— Wybrany fragment —
Bardzo lubię markę Lalique. Posiadam wymienione przez Ciebie zapachy (wszystkich- kilkanaście). Rzeczywiście zapachy nietypowe, większość się wyróżnia. Zaczęło się od Amethyst, bardziej cierpko- słodka wersja to Amethyst Exquise, Soleil w moim odczuciu nie są przesłodzone, L'Amour kwiatowe z lekko wyczuwalnym piżmem, Lalique Lalique- tchnienie vintage, rzadko przeze mnie używane, choć lubię te klimaty. Mam trzy zapachy z serii Noir Premier Collection- Fleur Universelle (niesłodki rum z delikatnymi przyprawami), Or Intemporel (delikatny, tytoniowo- korzenno- waniliowy), Plume Blanche (pudrowo- drzewny, lekko słodki). Flakony przepiękne, pachnidła nietuzinkowe, zdecydowanie warto się przyjrzeć tej marce... Pozdrawiam i życzę udanych łowów!
Lalique uwielbiam, bo ich zapachy są nieoczywiste, inne. Perles de Lalique to klasyk. Encre Noire kupiłam dla taty i już teraz od zawsze będzie mi się z nim kojarzył. Dla mnie to zapach atramentu ;-). Mężczyzny w garniturze, angielskiego gentlemana. Kiedyś nosiłam Lalique Amethyst kupiłam stacjonarnie, 90 ml w dniu premiery, pachniał pięknie, nieprzesłodzoną porzeczką, w czasach, kiedy jeszcze porzeczka nie była modna. Potem tą porzeczkę posłodzono i tak powstało "Si", w którym zakochał się świat. Ciekawym zapachem był też Nilang. Z rodziny Lalique najniżej oceniam waniliowe Satine, ładne, ale wtórne - ciepły, waniliowy otulacz.
Soleil- dla mnie zapach słonecznego dnia, uśmiechu, delikatnego przytulenia. jedne z moich naulubieńszych. Absolutnie nie są przesłodzone. Cudowne są. Poprawiacz humoru, pasują do każdej pory roku. Jak nie wiem, na co mam ochotę, to jest mój pierwszy wybór.
Lalique Encre Noire kocham i wielbię 🖤 Mój zachwyt podziela mąż i mamy zapasowy flakon. Perles również lubimy i używamy wspólnie 🥰 Mamy w kolekcji Pour Homme Equus .
Encre Noire kupiłam dla siebie tydzień temu. Trzy inne kobiety również go zakupiły gdy powąchały go na mnie. Dla mnie to zapach lasu o poranku, połączony z ziołami i odrobiną kadzidła. Buduje lekki dystans i powagę wobec noszącego. Jedna z moich koleżanek mówi że jest intrygujący i pachnie jak stary kościół w lesie. Zgadzam się, że jest dla obu płci. Niektórzy nie czują molekuł, które ten zapach wg. mnie ma. Co nos to inna opinia.

— Zadania do wykonania —
1. Jak w komentarzach o perfumach Lalique opisano zapach Fleur Universelle?
2. Kontynuuj komentarze o perfumach Lalique, zaczynając po ich ostatnim zdaniu.

[Zebrane dane]
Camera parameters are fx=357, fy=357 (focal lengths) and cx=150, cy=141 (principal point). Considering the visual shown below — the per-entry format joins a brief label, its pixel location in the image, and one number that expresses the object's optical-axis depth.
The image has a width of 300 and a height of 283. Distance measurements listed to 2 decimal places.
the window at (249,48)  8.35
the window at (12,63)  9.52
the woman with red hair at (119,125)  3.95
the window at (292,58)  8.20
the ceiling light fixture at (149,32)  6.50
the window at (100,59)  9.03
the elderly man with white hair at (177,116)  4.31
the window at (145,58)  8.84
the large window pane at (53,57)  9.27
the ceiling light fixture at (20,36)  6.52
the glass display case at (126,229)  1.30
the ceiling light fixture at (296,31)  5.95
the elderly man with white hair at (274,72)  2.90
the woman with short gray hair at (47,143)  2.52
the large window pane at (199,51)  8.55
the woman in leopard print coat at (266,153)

— Odpowiedzi do zadań —
1. Jako niesłodki rum z delikatnymi przyprawami.

2.
Kupiłam w ciemno Lalique de Lalique i nie jestem zachwycona, bo są właśnie kwiatowe, powtarzalne i lekko vintage, nad soleil też się zastanawiałam, ale jednak odpuściłam z powodu skrajnych opinii. Perły też uwielbiam, lubię też Amethyst, podoba mi się w nim ta naturalność, gorzej parametry i trwałość
Znalazłam sposób na to, żeby ametyst Lalique pachniał długo. Perfumuje nim ciuchy, bo na skórze są bardzo ulotne. Na ubraniach pachnie nawet kilka dni.
To prawda,że ta marka znana jest raczej w kręgach znających się na rzeczy ,że tak się wyrażę 🤔 Flakony Laliqe znajdziemy w wielu albumach traktujących o sztuce .
Witam, miło się pani słucha. Jak w komentarzu do któregoś pani filmiku wspominałam że posiadam perły i od razu zaciekawiły, szybko pokochałam tak jestem ciekawa satine. Zastanawiam się nad kupnem ich. Pozdrawiam 😊
Satine moim zdaniem to taki bezpieczny, otulający zapach. Nie wiem czy może się nie podobać....ale łatwo powiedzieć. Proszę dać znać jeśli się zdecydujesz :)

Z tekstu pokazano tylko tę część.